Can't thank you enough for photopea. Very good (and impressive) job that you've done with it! It's very useful as a frontend developer that wants to quickly edit an image!
Just a quick thank you for making and running photopea. Back when ChromeOS didn't run anything but web apps, Photopea was a godsend. I haven't used or thought about it since but I'll check it out again if the need ever arises.
TLDR: I nag a lot, the rules change so I don't want to play any more. Why does bureaucracy happen?
I don't know where the writer writes from (don't care to look it up). From experience, in the UK there are companies were you can outsource (at little cost) most of your admin stuff, and/or you can also mark them as the 'HQ' of your company, using their address instead of yours. I will go ahead and assume that everywhere in the civilized world similar companies exist. Also "is only right morally, but not legally" is very BS. These are the rules, take them or leave them. You can escalate, but not break them, otherwise if YOU pick which rules YOU want to break, then I will pick the rules that I want to break, and then it goes only downhill.
DUNS: I remember when I created an app for Apple Store, they were requesting the same. I did it. It took me 10mins, nothing to see here, move on.
For reference, I had my own Ltd in the UK, I was contracting and was using the same Ltd for my app, so I've actually done this.
Doing business has costs. If the writer doesn't want the costs of doing business, perhaps he/she is in the wrong business (?). But "screw the rules" is not cool.

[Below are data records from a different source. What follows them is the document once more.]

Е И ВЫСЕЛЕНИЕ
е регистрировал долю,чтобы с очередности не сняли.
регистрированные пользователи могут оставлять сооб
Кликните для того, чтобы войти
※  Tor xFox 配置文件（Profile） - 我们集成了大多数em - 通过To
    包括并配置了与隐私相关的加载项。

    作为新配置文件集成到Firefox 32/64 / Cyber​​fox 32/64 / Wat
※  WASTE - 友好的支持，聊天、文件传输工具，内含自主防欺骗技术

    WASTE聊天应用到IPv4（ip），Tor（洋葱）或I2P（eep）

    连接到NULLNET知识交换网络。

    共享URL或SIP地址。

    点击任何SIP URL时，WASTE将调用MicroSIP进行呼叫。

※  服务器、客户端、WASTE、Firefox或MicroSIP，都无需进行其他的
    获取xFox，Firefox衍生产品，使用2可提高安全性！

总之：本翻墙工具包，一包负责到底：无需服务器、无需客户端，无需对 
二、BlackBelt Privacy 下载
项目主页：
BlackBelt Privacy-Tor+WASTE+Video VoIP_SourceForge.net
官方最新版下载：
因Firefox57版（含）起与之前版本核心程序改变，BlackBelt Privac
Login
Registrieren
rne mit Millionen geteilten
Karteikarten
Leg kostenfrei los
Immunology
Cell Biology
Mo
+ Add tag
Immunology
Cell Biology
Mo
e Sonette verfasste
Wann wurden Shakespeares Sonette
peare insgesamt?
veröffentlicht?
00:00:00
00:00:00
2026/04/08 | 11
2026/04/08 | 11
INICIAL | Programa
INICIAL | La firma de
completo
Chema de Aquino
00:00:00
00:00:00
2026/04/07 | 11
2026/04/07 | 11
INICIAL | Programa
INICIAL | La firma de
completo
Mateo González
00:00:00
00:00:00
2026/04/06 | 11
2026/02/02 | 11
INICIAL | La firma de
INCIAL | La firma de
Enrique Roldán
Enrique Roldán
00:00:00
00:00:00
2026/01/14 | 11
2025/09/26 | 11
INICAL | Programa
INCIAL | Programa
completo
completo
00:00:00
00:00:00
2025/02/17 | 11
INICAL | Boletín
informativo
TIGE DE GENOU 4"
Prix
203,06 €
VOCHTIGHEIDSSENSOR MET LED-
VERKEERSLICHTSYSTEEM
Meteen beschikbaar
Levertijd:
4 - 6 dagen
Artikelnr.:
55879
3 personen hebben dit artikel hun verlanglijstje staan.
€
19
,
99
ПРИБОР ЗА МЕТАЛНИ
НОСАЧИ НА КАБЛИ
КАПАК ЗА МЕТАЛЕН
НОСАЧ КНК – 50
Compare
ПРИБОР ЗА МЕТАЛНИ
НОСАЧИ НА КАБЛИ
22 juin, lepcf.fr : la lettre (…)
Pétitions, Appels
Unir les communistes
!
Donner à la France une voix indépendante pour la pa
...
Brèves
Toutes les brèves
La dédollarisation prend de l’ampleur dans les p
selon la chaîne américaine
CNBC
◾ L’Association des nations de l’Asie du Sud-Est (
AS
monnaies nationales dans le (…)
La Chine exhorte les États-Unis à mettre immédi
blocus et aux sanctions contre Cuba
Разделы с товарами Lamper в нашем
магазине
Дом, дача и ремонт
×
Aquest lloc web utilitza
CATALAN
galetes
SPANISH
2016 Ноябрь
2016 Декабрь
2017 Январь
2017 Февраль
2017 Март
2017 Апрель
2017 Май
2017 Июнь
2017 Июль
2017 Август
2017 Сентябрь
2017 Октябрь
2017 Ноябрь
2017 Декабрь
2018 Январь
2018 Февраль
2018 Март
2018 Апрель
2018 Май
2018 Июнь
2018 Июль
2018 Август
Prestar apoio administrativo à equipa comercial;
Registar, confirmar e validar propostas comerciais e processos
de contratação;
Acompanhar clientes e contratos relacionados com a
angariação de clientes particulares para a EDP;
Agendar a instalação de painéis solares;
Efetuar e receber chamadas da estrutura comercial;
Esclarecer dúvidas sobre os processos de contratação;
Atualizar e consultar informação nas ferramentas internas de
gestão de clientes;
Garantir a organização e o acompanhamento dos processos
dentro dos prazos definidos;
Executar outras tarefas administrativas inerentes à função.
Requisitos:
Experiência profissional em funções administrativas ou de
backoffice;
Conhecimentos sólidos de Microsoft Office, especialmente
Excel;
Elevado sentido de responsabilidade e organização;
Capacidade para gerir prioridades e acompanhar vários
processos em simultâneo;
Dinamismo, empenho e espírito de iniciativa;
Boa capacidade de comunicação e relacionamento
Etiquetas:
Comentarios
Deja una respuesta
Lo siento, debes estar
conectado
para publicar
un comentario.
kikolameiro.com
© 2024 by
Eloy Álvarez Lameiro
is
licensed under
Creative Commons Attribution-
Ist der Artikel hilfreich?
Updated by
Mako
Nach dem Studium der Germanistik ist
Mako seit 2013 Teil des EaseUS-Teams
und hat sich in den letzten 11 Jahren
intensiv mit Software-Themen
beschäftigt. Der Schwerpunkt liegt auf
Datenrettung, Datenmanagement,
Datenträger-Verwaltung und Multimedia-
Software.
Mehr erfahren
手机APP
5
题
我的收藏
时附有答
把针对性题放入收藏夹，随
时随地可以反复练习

> I don't know where the writer writes from (don't care to look it up).
didn't care to read the article either but provided a dismissive TLDR. The article mentions they are from the Netherlands.
>in the UK there are companies were you can outsource (at little cost) most of your admin stuff, and/or you can also mark them as the 'HQ' of your company, using their address instead of yours.
for a minimimal update on an app you finished 11 years ago that probbably isn't making money? No thanks. I think it's important to remember that this isn't some active business, but a hobbyist that made something at a completely different phase of life.
>DUNS: I remember when I created an app for Apple Store, they were requesting the same. I did it. It took me 10mins, nothing to see here, move on.
Also in the article. Feel free to correct me since you're closer, but apparerntly the Netherlands needs to pay to find the DUNS number that was already registered to the CoC.
>Doing business has costs.\
They aren't a business past adding migration updates to an old app. Yes, it is a big deal to give a private middleman your passport and let them post your address/phone number to the world. It's absurd to get on a high horse to a single dev, especially in a community that I thought valued privacy.
I have a larger question. I know there is no answer now but i'll leave it here for posterity.
Everyone seems to have a love/hate relationship with app/play stores and these stores have a stranglehold on developers. "This is our new policy. Accept it or we'll kick you out."
The TOS we enter into with app/play store is fully in their favor with no rights to the developers.
For android, worstcase, i can have people download the apk from my website. For iphone there's no way around.
That's something I just can't understand. If the old API is insecure or whatever, then surely the OS can put some sort of a secure emulator sandbox around old apps. You can run 35 years old NES games but not a 5 years old app? This doesn't make sense.
I never particularly liked Microsoft but userspace compatibility is something they got right and Google got wrong.